Aim of the task: Swap each occurrence of "underline" in the records below for "underscore", and reproduce all of the records otherwise unchanged.

Given data:
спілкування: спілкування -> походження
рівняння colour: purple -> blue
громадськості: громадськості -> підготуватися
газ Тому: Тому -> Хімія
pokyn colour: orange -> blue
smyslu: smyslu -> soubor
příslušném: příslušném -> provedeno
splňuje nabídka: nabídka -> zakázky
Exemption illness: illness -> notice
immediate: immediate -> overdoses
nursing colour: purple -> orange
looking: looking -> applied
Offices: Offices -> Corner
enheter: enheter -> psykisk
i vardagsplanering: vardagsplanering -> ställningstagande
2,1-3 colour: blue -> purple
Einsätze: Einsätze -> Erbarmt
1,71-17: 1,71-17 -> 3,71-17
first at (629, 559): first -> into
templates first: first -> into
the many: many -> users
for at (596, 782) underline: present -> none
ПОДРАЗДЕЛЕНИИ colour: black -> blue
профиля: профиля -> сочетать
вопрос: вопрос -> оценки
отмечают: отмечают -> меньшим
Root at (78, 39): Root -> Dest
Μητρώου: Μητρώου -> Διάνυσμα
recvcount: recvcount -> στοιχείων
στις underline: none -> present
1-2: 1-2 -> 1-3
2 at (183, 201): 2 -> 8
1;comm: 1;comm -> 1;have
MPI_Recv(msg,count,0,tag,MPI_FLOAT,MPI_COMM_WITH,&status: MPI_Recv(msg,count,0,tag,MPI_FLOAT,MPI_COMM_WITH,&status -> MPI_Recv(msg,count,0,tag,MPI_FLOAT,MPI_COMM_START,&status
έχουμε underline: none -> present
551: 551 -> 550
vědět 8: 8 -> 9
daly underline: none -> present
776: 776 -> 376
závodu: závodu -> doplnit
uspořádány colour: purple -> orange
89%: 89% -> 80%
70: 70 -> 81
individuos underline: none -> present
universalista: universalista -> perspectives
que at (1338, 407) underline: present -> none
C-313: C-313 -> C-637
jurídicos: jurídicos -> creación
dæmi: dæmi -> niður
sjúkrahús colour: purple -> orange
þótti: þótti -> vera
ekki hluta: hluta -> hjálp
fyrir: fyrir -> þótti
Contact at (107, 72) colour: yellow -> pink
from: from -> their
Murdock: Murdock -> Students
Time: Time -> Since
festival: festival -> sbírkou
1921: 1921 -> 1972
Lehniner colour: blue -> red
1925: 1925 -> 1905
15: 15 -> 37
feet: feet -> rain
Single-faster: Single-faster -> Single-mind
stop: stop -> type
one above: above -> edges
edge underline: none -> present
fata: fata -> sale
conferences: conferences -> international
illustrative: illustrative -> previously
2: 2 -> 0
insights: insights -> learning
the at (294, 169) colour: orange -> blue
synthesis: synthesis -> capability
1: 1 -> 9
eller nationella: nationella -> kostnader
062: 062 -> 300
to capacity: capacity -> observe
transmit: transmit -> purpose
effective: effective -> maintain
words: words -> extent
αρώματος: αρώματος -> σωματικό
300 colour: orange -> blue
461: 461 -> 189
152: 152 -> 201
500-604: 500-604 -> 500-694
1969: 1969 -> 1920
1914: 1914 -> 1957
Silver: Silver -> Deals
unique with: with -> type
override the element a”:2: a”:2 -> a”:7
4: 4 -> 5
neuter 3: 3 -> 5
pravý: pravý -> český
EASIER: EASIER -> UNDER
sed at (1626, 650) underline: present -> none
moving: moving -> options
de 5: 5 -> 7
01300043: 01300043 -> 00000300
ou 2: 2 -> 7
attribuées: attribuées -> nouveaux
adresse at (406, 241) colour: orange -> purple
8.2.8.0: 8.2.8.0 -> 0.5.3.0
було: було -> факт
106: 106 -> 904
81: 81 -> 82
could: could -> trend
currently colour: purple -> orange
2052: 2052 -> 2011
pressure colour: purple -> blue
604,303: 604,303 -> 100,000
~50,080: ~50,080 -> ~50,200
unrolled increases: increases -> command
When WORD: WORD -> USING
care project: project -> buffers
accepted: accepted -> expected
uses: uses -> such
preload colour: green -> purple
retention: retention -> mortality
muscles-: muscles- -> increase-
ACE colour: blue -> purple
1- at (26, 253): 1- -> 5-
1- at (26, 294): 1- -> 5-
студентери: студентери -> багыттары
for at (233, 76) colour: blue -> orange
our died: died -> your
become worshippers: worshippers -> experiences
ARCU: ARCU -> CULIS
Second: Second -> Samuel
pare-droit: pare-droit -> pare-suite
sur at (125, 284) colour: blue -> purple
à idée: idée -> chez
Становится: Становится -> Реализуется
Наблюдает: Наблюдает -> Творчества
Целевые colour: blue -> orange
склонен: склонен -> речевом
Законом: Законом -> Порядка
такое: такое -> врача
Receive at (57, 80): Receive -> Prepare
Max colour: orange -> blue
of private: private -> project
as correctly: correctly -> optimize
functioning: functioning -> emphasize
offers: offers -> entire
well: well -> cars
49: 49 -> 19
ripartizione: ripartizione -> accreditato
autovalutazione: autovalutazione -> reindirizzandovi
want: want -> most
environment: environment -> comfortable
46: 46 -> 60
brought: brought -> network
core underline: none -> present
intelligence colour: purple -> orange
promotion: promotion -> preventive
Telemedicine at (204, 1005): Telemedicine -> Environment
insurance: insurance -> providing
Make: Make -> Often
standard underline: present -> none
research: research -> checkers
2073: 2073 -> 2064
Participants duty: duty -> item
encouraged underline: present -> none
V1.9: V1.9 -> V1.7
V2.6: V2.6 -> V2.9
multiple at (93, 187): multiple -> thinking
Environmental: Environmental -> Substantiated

Solution:
спілкування: спілкування -> походження
рівняння colour: purple -> blue
громадськості: громадськості -> підготуватися
газ Тому: Тому -> Хімія
pokyn colour: orange -> blue
smyslu: smyslu -> soubor
příslušném: příslušném -> provedeno
splňuje nabídka: nabídka -> zakázky
Exemption illness: illness -> notice
immediate: immediate -> overdoses
nursing colour: purple -> orange
looking: looking -> applied
Offices: Offices -> Corner
enheter: enheter -> psykisk
i vardagsplanering: vardagsplanering -> ställningstagande
2,1-3 colour: blue -> purple
Einsätze: Einsätze -> Erbarmt
1,71-17: 1,71-17 -> 3,71-17
first at (629, 559): first -> into
templates first: first -> into
the many: many -> users
for at (596, 782) underscore: present -> none
ПОДРАЗДЕЛЕНИИ colour: black -> blue
профиля: профиля -> сочетать
вопрос: вопрос -> оценки
отмечают: отмечают -> меньшим
Root at (78, 39): Root -> Dest
Μητρώου: Μητρώου -> Διάνυσμα
recvcount: recvcount -> στοιχείων
στις underscore: none -> present
1-2: 1-2 -> 1-3
2 at (183, 201): 2 -> 8
1;comm: 1;comm -> 1;have
MPI_Recv(msg,count,0,tag,MPI_FLOAT,MPI_COMM_WITH,&status: MPI_Recv(msg,count,0,tag,MPI_FLOAT,MPI_COMM_WITH,&status -> MPI_Recv(msg,count,0,tag,MPI_FLOAT,MPI_COMM_START,&status
έχουμε underscore: none -> present
551: 551 -> 550
vědět 8: 8 -> 9
daly underscore: none -> present
776: 776 -> 376
závodu: závodu -> doplnit
uspořádány colour: purple -> orange
89%: 89% -> 80%
70: 70 -> 81
individuos underscore: none -> present
universalista: universalista -> perspectives
que at (1338, 407) underscore: present -> none
C-313: C-313 -> C-637
jurídicos: jurídicos -> creación
dæmi: dæmi -> niður
sjúkrahús colour: purple -> orange
þótti: þótti -> vera
ekki hluta: hluta -> hjálp
fyrir: fyrir -> þótti
Contact at (107, 72) colour: yellow -> pink
from: from -> their
Murdock: Murdock -> Students
Time: Time -> Since
festival: festival -> sbírkou
1921: 1921 -> 1972
Lehniner colour: blue -> red
1925: 1925 -> 1905
15: 15 -> 37
feet: feet -> rain
Single-faster: Single-faster -> Single-mind
stop: stop -> type
one above: above -> edges
edge underscore: none -> present
fata: fata -> sale
conferences: conferences -> international
illustrative: illustrative -> previously
2: 2 -> 0
insights: insights -> learning
the at (294, 169) colour: orange -> blue
synthesis: synthesis -> capability
1: 1 -> 9
eller nationella: nationella -> kostnader
062: 062 -> 300
to capacity: capacity -> observe
transmit: transmit -> purpose
effective: effective -> maintain
words: words -> extent
αρώματος: αρώματος -> σωματικό
300 colour: orange -> blue
461: 461 -> 189
152: 152 -> 201
500-604: 500-604 -> 500-694
1969: 1969 -> 1920
1914: 1914 -> 1957
Silver: Silver -> Deals
unique with: with -> type
override the element a”:2: a”:2 -> a”:7
4: 4 -> 5
neuter 3: 3 -> 5
pravý: pravý -> český
EASIER: EASIER -> UNDER
sed at (1626, 650) underscore: present -> none
moving: moving -> options
de 5: 5 -> 7
01300043: 01300043 -> 00000300
ou 2: 2 -> 7
attribuées: attribuées -> nouveaux
adresse at (406, 241) colour: orange -> purple
8.2.8.0: 8.2.8.0 -> 0.5.3.0
було: було -> факт
106: 106 -> 904
81: 81 -> 82
could: could -> trend
currently colour: purple -> orange
2052: 2052 -> 2011
pressure colour: purple -> blue
604,303: 604,303 -> 100,000
~50,080: ~50,080 -> ~50,200
unrolled increases: increases -> command
When WORD: WORD -> USING
care project: project -> buffers
accepted: accepted -> expected
uses: uses -> such
preload colour: green -> purple
retention: retention -> mortality
muscles-: muscles- -> increase-
ACE colour: blue -> purple
1- at (26, 253): 1- -> 5-
1- at (26, 294): 1- -> 5-
студентери: студентери -> багыттары
for at (233, 76) colour: blue -> orange
our died: died -> your
become worshippers: worshippers -> experiences
ARCU: ARCU -> CULIS
Second: Second -> Samuel
pare-droit: pare-droit -> pare-suite
sur at (125, 284) colour: blue -> purple
à idée: idée -> chez
Становится: Становится -> Реализуется
Наблюдает: Наблюдает -> Творчества
Целевые colour: blue -> orange
склонен: склонен -> речевом
Законом: Законом -> Порядка
такое: такое -> врача
Receive at (57, 80): Receive -> Prepare
Max colour: orange -> blue
of private: private -> project
as correctly: correctly -> optimize
functioning: functioning -> emphasize
offers: offers -> entire
well: well -> cars
49: 49 -> 19
ripartizione: ripartizione -> accreditato
autovalutazione: autovalutazione -> reindirizzandovi
want: want -> most
environment: environment -> comfortable
46: 46 -> 60
brought: brought -> network
core underscore: none -> present
intelligence colour: purple -> orange
promotion: promotion -> preventive
Telemedicine at (204, 1005): Telemedicine -> Environment
insurance: insurance -> providing
Make: Make -> Often
standard underscore: present -> none
research: research -> checkers
2073: 2073 -> 2064
Participants duty: duty -> item
encouraged underscore: present -> none
V1.9: V1.9 -> V1.7
V2.6: V2.6 -> V2.9
multiple at (93, 187): multiple -> thinking
Environmental: Environmental -> Substantiated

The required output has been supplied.